US 11,915,690 B1
Automatic speech recognition
Feng-Ju Chang, Pittsburgh, PA (US); Martin Radfar, Ontario (CA); Athanasios Mouchtaris, Pittsburgh, PA (US); Brian King, Bellingham, WA (US); Siegfried Kunzmann, Heidelberg (DE); and Maurizio Omologo, Altopiano della Vigolana (IT)
Assigned to Amazon Technologies, Inc., Seattle, WA (US)
Filed by Amazon Technologies, Inc., Seattle, WA (US)
Filed on Sep. 29, 2021, as Appl. No. 17/488,896.
Claims priority of provisional application 63/211,722, filed on Jun. 17, 2021.
Int. Cl.
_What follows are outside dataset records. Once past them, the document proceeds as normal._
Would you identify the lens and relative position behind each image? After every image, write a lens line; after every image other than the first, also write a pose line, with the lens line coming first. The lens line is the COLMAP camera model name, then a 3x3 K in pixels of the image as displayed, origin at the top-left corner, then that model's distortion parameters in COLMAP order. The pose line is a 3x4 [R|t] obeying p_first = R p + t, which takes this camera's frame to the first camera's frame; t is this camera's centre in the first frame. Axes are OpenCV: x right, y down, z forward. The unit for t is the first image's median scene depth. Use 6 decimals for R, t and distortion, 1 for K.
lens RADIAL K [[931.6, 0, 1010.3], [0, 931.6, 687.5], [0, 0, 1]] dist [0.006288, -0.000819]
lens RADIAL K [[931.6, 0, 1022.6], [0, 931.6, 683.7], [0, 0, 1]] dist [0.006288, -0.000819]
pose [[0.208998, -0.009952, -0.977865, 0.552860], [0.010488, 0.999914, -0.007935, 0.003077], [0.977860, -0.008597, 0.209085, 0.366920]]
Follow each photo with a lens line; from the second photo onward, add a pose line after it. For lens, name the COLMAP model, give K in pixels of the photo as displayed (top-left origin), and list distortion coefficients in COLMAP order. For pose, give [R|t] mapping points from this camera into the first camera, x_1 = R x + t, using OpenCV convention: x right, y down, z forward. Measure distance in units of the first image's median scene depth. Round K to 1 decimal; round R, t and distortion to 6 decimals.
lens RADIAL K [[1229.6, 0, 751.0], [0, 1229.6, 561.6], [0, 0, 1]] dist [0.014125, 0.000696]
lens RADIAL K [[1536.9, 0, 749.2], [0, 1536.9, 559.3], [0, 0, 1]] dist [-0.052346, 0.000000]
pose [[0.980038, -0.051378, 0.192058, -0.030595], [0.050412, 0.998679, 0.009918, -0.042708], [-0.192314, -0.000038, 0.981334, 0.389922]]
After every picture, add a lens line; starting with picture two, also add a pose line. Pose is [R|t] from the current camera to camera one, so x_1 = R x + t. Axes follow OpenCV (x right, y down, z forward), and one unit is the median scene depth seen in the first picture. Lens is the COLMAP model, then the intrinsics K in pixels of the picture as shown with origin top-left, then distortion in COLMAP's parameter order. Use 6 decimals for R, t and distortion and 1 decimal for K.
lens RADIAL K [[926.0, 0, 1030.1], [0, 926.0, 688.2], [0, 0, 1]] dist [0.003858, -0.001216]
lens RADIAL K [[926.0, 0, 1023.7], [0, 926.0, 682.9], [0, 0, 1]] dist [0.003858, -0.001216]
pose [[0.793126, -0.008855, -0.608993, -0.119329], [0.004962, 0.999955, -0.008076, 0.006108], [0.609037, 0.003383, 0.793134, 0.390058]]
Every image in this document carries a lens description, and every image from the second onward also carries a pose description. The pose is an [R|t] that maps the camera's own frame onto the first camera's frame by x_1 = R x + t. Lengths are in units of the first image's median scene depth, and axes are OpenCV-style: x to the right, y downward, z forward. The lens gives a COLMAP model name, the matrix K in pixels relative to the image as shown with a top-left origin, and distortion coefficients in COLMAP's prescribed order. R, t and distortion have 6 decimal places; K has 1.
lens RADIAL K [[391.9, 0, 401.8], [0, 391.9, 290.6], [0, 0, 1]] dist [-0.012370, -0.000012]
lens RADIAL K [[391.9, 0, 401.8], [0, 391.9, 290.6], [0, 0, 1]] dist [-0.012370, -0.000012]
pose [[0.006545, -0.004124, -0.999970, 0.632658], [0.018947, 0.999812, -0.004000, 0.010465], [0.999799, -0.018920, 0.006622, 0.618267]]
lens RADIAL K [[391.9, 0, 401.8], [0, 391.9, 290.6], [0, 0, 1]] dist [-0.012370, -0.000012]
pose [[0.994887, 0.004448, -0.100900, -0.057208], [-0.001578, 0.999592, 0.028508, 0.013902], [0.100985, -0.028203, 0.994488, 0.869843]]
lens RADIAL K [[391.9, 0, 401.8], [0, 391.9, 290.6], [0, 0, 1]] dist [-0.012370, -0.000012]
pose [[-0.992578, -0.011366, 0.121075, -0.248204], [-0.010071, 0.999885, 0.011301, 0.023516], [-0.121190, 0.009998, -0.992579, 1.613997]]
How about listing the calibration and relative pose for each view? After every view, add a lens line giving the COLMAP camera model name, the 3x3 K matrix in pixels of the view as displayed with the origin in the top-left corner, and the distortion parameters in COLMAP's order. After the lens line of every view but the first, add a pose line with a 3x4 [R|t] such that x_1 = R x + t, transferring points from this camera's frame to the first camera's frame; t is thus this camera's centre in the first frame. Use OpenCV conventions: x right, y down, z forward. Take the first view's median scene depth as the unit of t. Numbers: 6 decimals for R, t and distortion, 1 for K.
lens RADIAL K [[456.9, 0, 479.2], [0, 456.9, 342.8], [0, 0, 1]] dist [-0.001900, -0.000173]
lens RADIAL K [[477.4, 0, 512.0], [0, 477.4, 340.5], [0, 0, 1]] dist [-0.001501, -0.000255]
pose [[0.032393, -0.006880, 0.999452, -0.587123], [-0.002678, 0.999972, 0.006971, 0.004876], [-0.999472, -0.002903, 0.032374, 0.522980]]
G10L 15/18 (2013.01); H04R 3/00 (2006.01); G10L 15/22 (2006.01); G10L 19/008 (2013.01); G10L 13/027 (2013.01)
CPC G10L 15/18 (2013.01) [G10L 15/22 (2013.01); G10L 19/008 (2013.01); H04R 3/005 (2013.01); G10L 13/027 (2013.01); G10L 2015/225 (2013.01)] 20 Claims
OG exemplary drawing
 
1. A computer-implemented method comprising:
receiving, from a microphone array comprising a plurality of microphones, audio data representing an utterance, wherein the audio data comprises:
a first audio signal representing audio captured by a first microphone of the microphone array, and
a second audio signal representing audio captured by a second microphone of the microphone array;
processing the first audio signal to determine first embedded audio data;
processing the second audio signal to determine second embedded audio data;
processing the first embedded audio data using a self-attention component to determine first attended data representing a correlation between first time frames within the first embedded audio data;
processing the second embedded audio data using the self-attention component to determine second attended data representing correlation between second time frames within the second embedded audio data;
processing at least the first attended data and the second attended data using a cross-channel attention component to determine third attended data corresponding to the first audio signal, the third attended data representing correlation between the first audio signal and at least one other audio signal of the audio data;
processing at least the first attended data and the second attended data using the cross-channel attention component to determine fourth attended data corresponding to the second audio signal, the fourth attended data representing correlation between the second audio signal and at least one other audio signal of the audio data; and
processing the third attended data and the fourth attended data to determine output data representing at least one acoustic unit representing the utterance.